How do I use the D drive when C drive is full?
D: came with computer, I did not make it.
>>61668485
>How do i use a hard drive
>i did not make it
what the fuck is this
+Change D: to U: (for æsthetics)
+Copy contents of C:\Users to U:\ directly (in such a way that it's not U:\Users, but U:\, holding the profile folders)
+Rename C:\Users to C:\Users.old
+Symbolically link U: to C:\Users
This is the minimum needed. However, "previous versions" will not work over symbolic links, so you'll need to:
+Adjust C:\Users to U: in all cases under \HKEY_LOCAL_MACHINE\SOFTWARE\Microsoft\Windows NT\CurrentVersion\ProfileList
+Do the same for all profile subkeys to ProfileList key
BONUS MODE: shrink U: so that you can make a fresh empty partition 2x the size of C:, then set up Windows [Server] Backup to do a nightly differential incremental with full VSS support to that partition. Do not assign a drive letter to the partition (unnecessary). This is the real reason why you'd need to move C:\Users off C:, so you could perform full bare-metal filesystem recoveries on C: without hosing your user profile data.
WARNING WARNING WARNING!!! This trick is known to break upgrades.

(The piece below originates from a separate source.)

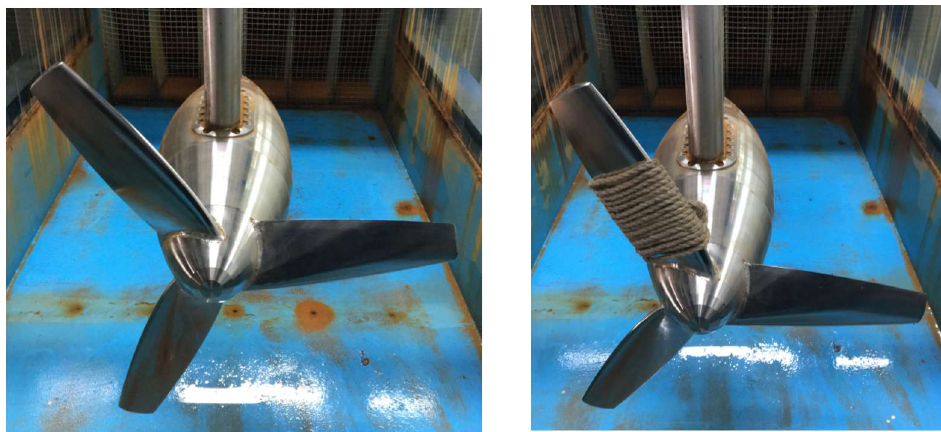
Figure 10. Imbalance fault (biofouling emulation) setting: healthy blade ( left ), imbalanced blade with 144 g attachment ( right ).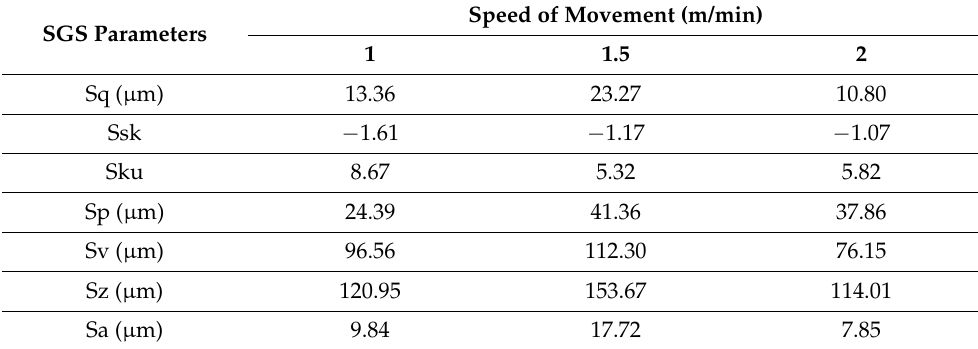
Table 11. Parameters of the SGS after laser alloying (sample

You'd need to revert this trick before doing a version upgrade. Also, this is tested by me and known to work really well on as late as Win7/Server2008R2, but no later. Attempt at your own risk (and with backups made beforehand).
>>61668614
Proofs
You need to install systemD
Delete D: and expand C: using disk manager.
>>61668485
>Open D
>create 'Documents'
>go to 'Documents' on C
>copy contents
>paste to 'Documents' on D
>edit quick link to 'Documents' on D
>>61668485
can't you just copy or move the files over?
anyways disk management allows you to mount another partition as a subdirectory as long as both partitions are ntfs. right-click D and pick change drive letter. click add, then mount it where you want.